Plotting interactions among categorical variables in regression models
Jacob Long
2024-07-31
Source:vignettes/categorical.Rmd
categorical.Rmd
##
## Attaching package: 'interactions'
## The following objects are masked from 'package:jtools':
##
## cat_plot, interact_plot, johnson_neyman, probe_interaction,
## sim_slopes
When trying to understand interactions between categorical
predictors, the types of visualizations called for tend to differ from
those for continuous predictors.
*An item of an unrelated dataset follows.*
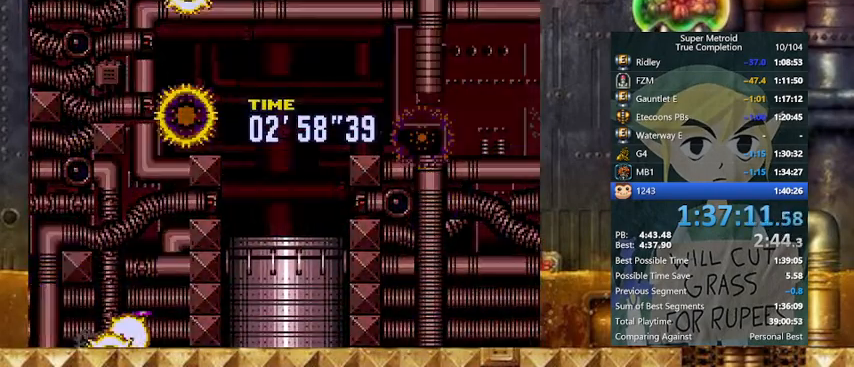
{"buttons": ["Y", "DPAD_RIGHT"], "events": [[267, "DPAD_LEFT", "up"], [333, "DPAD_RIGHT", "down"]]}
For that (and some other) reasons,
interactions
offers support for these in
cat_plot
while continuous predictors (perhaps in
interactions with categorical predictors) are dealt with in
interact_plot
, which has a separate vignette.
To be clear…
If all the predictors involved in the interaction are categorical,
use cat_plot
. You can also use cat_plot
to
explore the effect of a single categorical predictor.
If one or more are continuous, use interact_plot
.
Simple two-way interaction
First, let’s prep some data. I’m going to make some slight changes to
the mpg
dataset from ggplot2
for didactic
purposes to drop a few factor levels that have almost no values (e.g.,
there are 5 cylinder engines?).
library(ggplot2)
mpg2 <- mpg
mpg2$cyl <- factor(mpg2$cyl)
mpg2["auto"] <- "auto"
mpg2$auto[mpg2$trans %in% c("manual(m5)", "manual(m6)")] <- "manual"
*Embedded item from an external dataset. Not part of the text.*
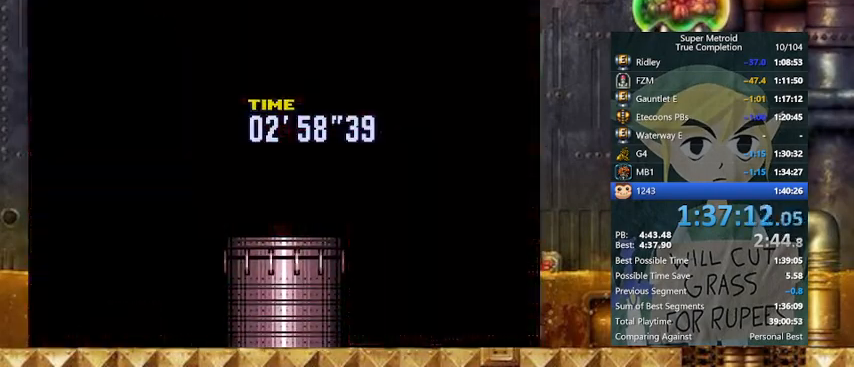
{"buttons": ["Y", "DPAD_RIGHT"], "events": []}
mpg2$auto <- factor(mpg2$auto)
mpg2["fwd"] <- "2wd"
mpg2$fwd[mpg2$drv == "4"] <- "4wd"
mpg2$fwd <- factor(mpg2$fwd)
## Drop the two cars with 5 cylinders (rest are 4, 6, or 8)
mpg2 <- mpg2[mpg2$cyl != "5",]
## Fit the model
fit3 <- lm(cty ~ cyl * fwd * auto, data = mpg2)
So basically what we’re looking at here is an interaction between number of cylinders in the engine of some cars and whether the car has all-wheel drive or two-wheel drive. The DV is fuel mileage in the city.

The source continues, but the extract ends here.